Question

An automobile dealer provides motorcycles and scooters in three body patterns and 4 different colours each. The number of choices open to a customer is
$\begin{align}
  & {{(i)}^{5}}{{C}_{3}} \\
 & {{(ii)}^{4}}{{C}_{3}} \\
 & (iii)4\times 3 \\
 & (iv)4\times 3\times 2 \\
\end{align}$

Answer 1

Hint: The question is based on the multiplication theorem of combination. According to it, if an event ${{E}_{1}}$ can occur in ${{n}_{1}}$ different ways, then the number of ways of simultaneous occurrence of both the events in a definite order is ${{n}_{1}}\times {{n}_{2}}$.

Complete step by step answer:
In this question, we have ${{n}_{1}}=2,{{n}_{2}}=3$ and ${{n}_{3}}=4$. So, on multiplying these values we will get the answer.

Now, in the question, the customer has to choose motorcycles or scooter, then the body patterns and then the colour.
So, let ${{E}_{1}}$ be the event to choose a motorcycle or scooter. So ${{n}_{1}}=2$.
Then, let ${{E}_{2}}$ be the event to choose body patterns among the 3 patterns. So, ${{n}_{2}}=3$.
And, let ${{E}_{3}}$ be the event to choose colour among 4 different colours.

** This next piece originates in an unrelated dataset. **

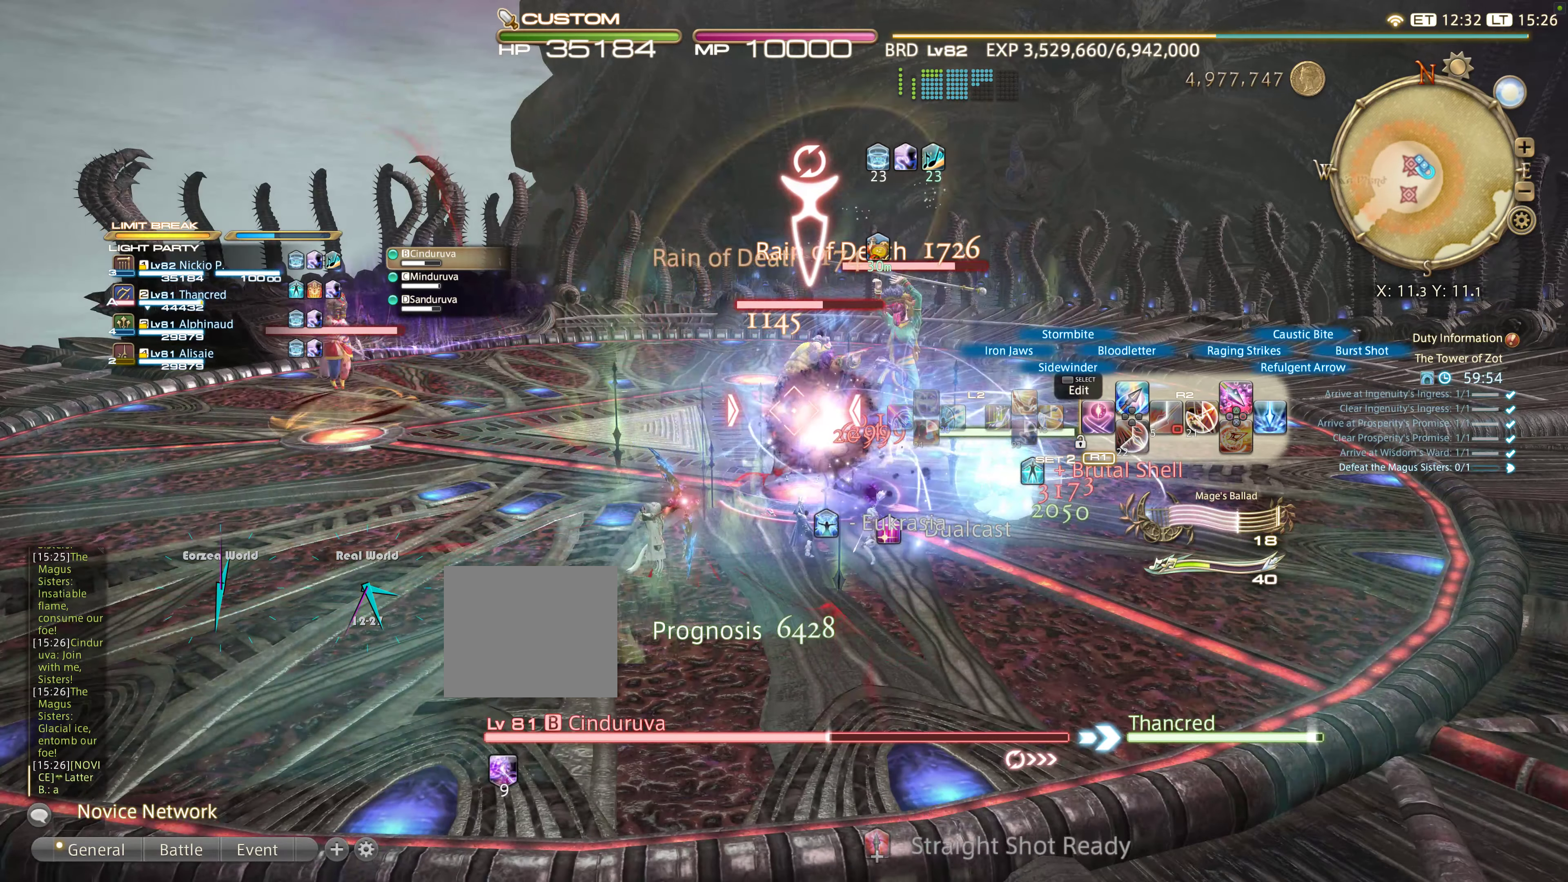
{"dt_ms": 500, "buttons": ["R2"], "left_stick": "up-right", "right_stick": "center", "events": [[133, "DPAD_LEFT", "down"], [183, "DPAD_LEFT", "up"], [467, "left_stick", "up-right"]]}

So, ${{n}_{3}}=4$.
So, number of choices open to the customer is equal to the number of ways simultaneous occurrence of all the events in order,
$\underset{\left( {{n}_{1}} \right)}{\mathop{{{E}_{1}}}}\,\to \underset{\left( {{n}_{2}} \right)}{\mathop{{{E}_{2}}}}\,\to \underset{\left( {{n}_{3}} \right)}{\mathop{{{E}_{3}}}}\,$
Hence, the number of ways = ${{n}_{1}}\times {{n}_{2}}\times {{n}_{3}}$.
On substituting the value of ${{n}_{1}}=2,{{n}_{2}}=3$ and ${{n}_{3}}=4$, we will get as follows.
$\begin{align}
  & =2\times 3\times 4 \\
 & =24 \\
\end{align}$
Therefore, we get that the number of choices open to the customer is equal to 24.

Hence, option (d), that is, $4\times 3\times 2$ is the correct answer.

Note: In this question, all the motorcycles and scooters are unique, different from each other. We can directly multiply all the ways, but if two or more things or ways are identical then we can’t multiply directly, as there will be repetition and we have to divide it by the number of identical ways in any event.